Sesuatu yang besar menonjol Ia rasakan tadi. ‘Astaga!’ Berdiri di depan pintu kamar Agra. Wajah gadis itu semakin memerah. Dia sama sekali tidak tahu! Awalnya Ara sama sekali tak peduli. Tapi bagaimana bisa Ara mengabaikan satu proses biologi yang pernah Ia pelajari saat SMA dulu!
“Itu seperti monster,” bisiknya dengan nada bergetar, menutup wajah sejak tadi. Tubuhnya mendadak panas, rasa aneh yang datang tiba-tiba.
Apalagi saat tubuhnya tepat menindih Agra tadi, dia tak sengaja menggesek benda keras itu walau hanya sesaat. ‘Jangan-jangan kak Merry sudah sering melihat monster tadi?’ Seketika tersentak Ara langsung menampar kedua pipinya kuat. ‘Apa yang kupikirkan?!’ batinnya malu.
‘Apa semua laki-laki memiliki monster di bawah perutnya setiap pagi? Termasuk kak Agra juga,’ Mulai kacau. Ara menggeleng kepalanya cepat, untung saja dia jago akting tadi.

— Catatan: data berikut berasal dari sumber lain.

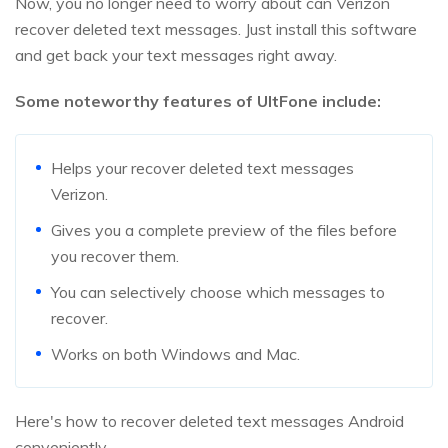
Now, you no longer need to worry about can Verizon
recover deleted text messages. Just install this software
and get back your text messages right away.
Some noteworthy features of UltFone include:
Helps your recover deleted text messages
Verizon.
Gives you a complete preview of the files before
you recover them.
You can selectively choose which messages to
recover.
Works on both Windows and Mac.
Here's how to recover deleted text messages Android
conveniently.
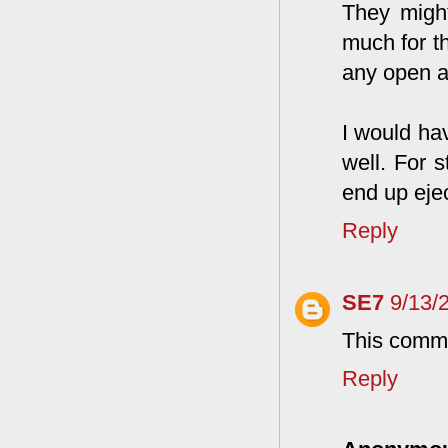
They might
much for th
any open a
I would ha
well. For s
end up eje
Reply
SE7
9/13/
This comme
Reply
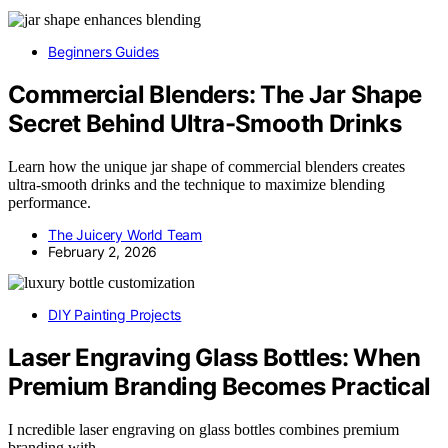
Beginners Guides
Commercial Blenders: The Jar Shape
Secret Behind Ultra-Smooth Drinks
Learn how the unique jar shape of commercial blenders creates
ultra-smooth drinks and the technique to maximize blending
performance.
The Juicery World Team
February 2, 2026
DIY Painting Projects
Laser Engraving Glass Bottles: When
Premium Branding Becomes Practical
I ncredible laser engraving on glass bottles combines premium
branding with…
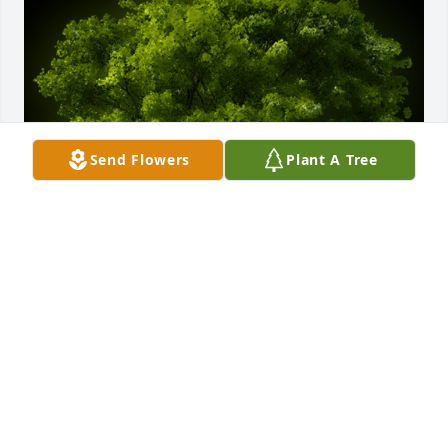
Send Flowers
Plant A Tree
A Memorial Tree was planted for Marion Ragusa

We are deeply sorry for your loss ~ the staff at 
Buonfiglio Funeral Home
May 06, 2024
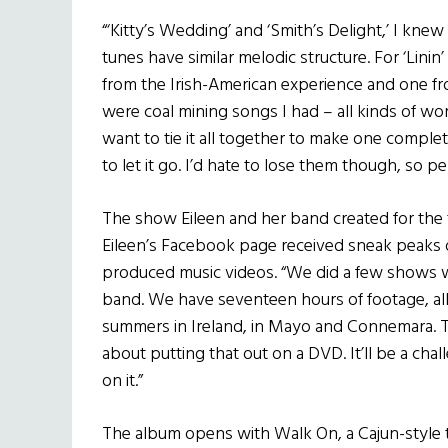
“‘Kitty’s Wedding’ and ‘Smith’s Delight,’ I kne
tunes have similar melodic structure. For ‘Lini
from the Irish-American experience and one fr
were coal mining songs I had – all kinds of wo
want to tie it all together to make one compl
to let it go. I’d hate to lose them though, so p
The show Eileen and her band created for the t
Eileen’s Facebook page received sneak peaks o
produced music videos. “We did a few shows 
band. We have seventeen hours of footage, al
summers in Ireland, in Mayo and Connemara. Th
about putting that out on a DVD. It’ll be a chal
on it.”
The album opens with Walk On, a Cajun-style t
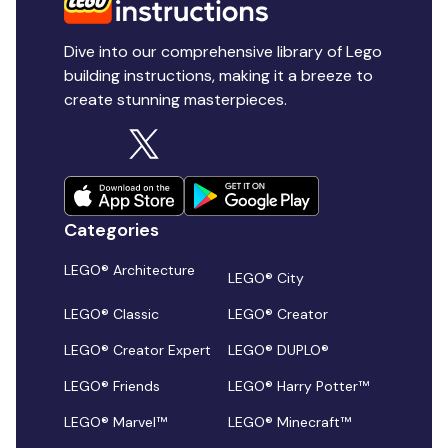
Dive into our comprehensive library of Lego
building instructions, making it a breeze to
create stunning masterpieces.
Categories
LEGO® Architecture
LEGO® City
LEGO® Classic
LEGO® Creator
LEGO® Creator Expert
LEGO® DUPLO®
LEGO® Friends
LEGO® Harry Potter™
LEGO® Marvel™
LEGO® Minecraft™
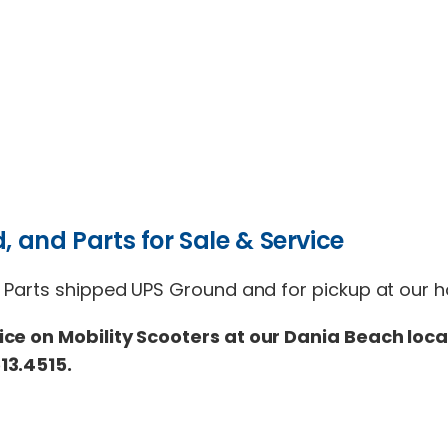
, and Parts for Sale & Service
 Parts shipped UPS Ground and for pickup at our ho
ice on Mobility Scooters at our Dania Beach loca
13.4515.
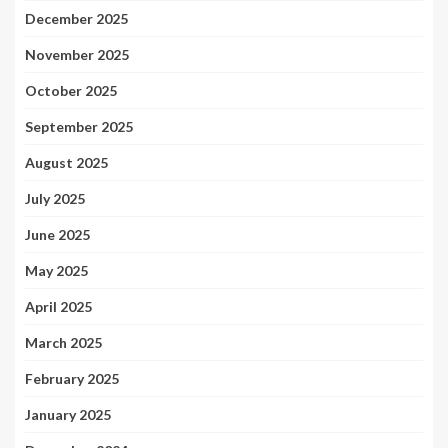
December 2025
November 2025
October 2025
September 2025
August 2025
July 2025
June 2025
May 2025
April 2025
March 2025
February 2025
January 2025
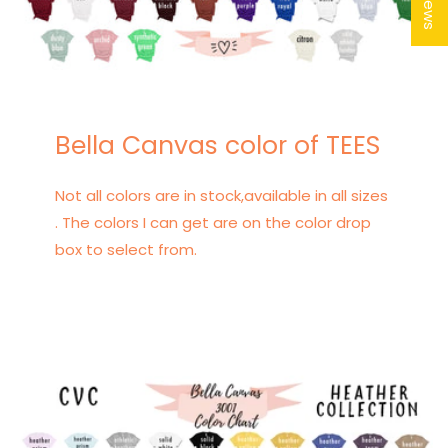
Bella Canvas color of TEES
Not all colors are in stock,available in all sizes
. The colors I can get are on the color drop
box to select from.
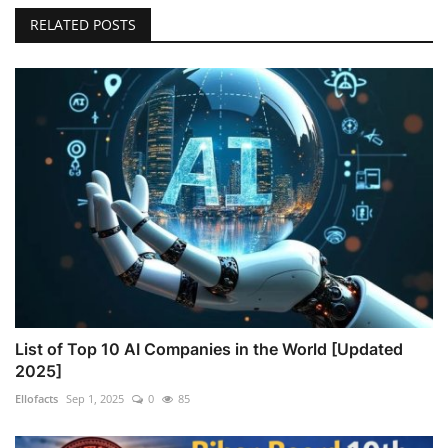
RELATED POSTS
List of Top 10 AI Companies in the World [Updated
2025]
Ellofacts
Sep 1, 2025
0
85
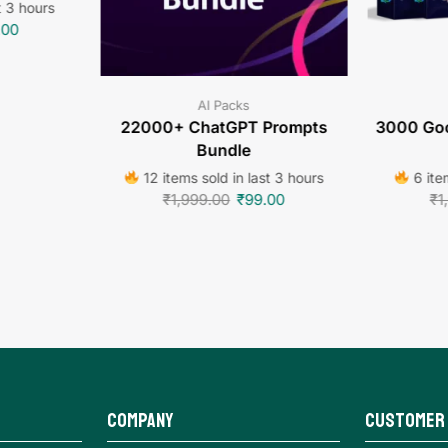
t 3 hours
.00
AI Packs
22000+ ChatGPT Prompts
3000 Goo
Bundle
12 items sold in last 3 hours
6 item
₹
1,999.00
₹
99.00
₹
1
Company
Customer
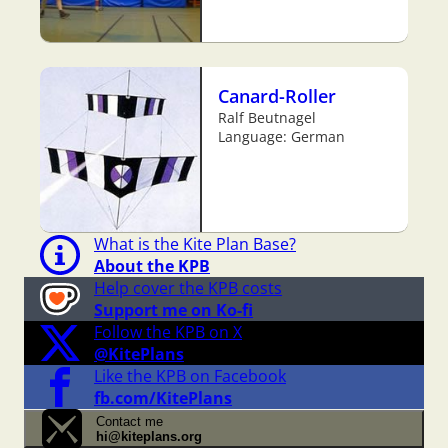
Canard-Roller
Ralf Beutnagel
Language: German
What is the Kite Plan Base?
About the KPB
Help cover the KPB costs
Support me on Ko-fi
Follow the KPB on X
@KitePlans
Like the KPB on Facebook
fb.com/KitePlans
Contact me
hi@kiteplans.org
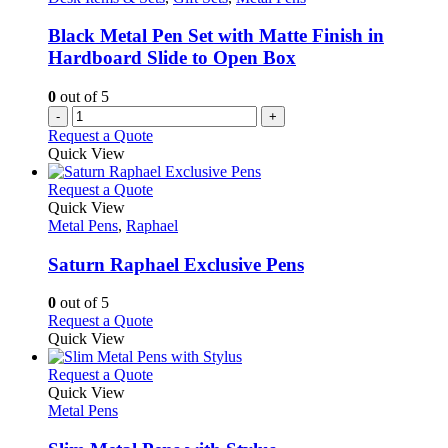
be
chosen
Black Metal Pen Set with Matte Finish in
on
Hardboard Slide to Open Box
the
product
0
out of 5
page
-
+
Request a Quote
Quick View
This
Request a Quote
product
Quick View
has
Metal Pens
,
Raphael
multiple
variants.
Saturn Raphael Exclusive Pens
The
options
0
out of 5
may
This
Request a Quote
be
product
Quick View
chosen
has
on
multiple
This
Request a Quote
the
variants.
product
Quick View
product
The
has
Metal Pens
page
options
multiple
may
variants.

Ara kapok, dia tidak mau lihat monster itu lagi. Jangan sampai dia mimpi buruk hanya karena itu!
“Astaga, wajahku panas.” Mengipas wajahnya sendiri, Ara tidak paham kenapa dia bisa semalu ini. Melihat d**a bidang dan perut kotak-kotak sang kakak mungkin sudah biasa baginya, tapi lain lagi kalau masalah monster besar tadi.
Ini pertama kalinya Ara merasakan dan melihat langsung. Walaupun dalam kondisi masih tertutupi celana, tapi itu saja sudah cukup membuat dia kelabakan.
‘Aish, aku tidak mau lihat itu lagi,’ desahnya dalam hati.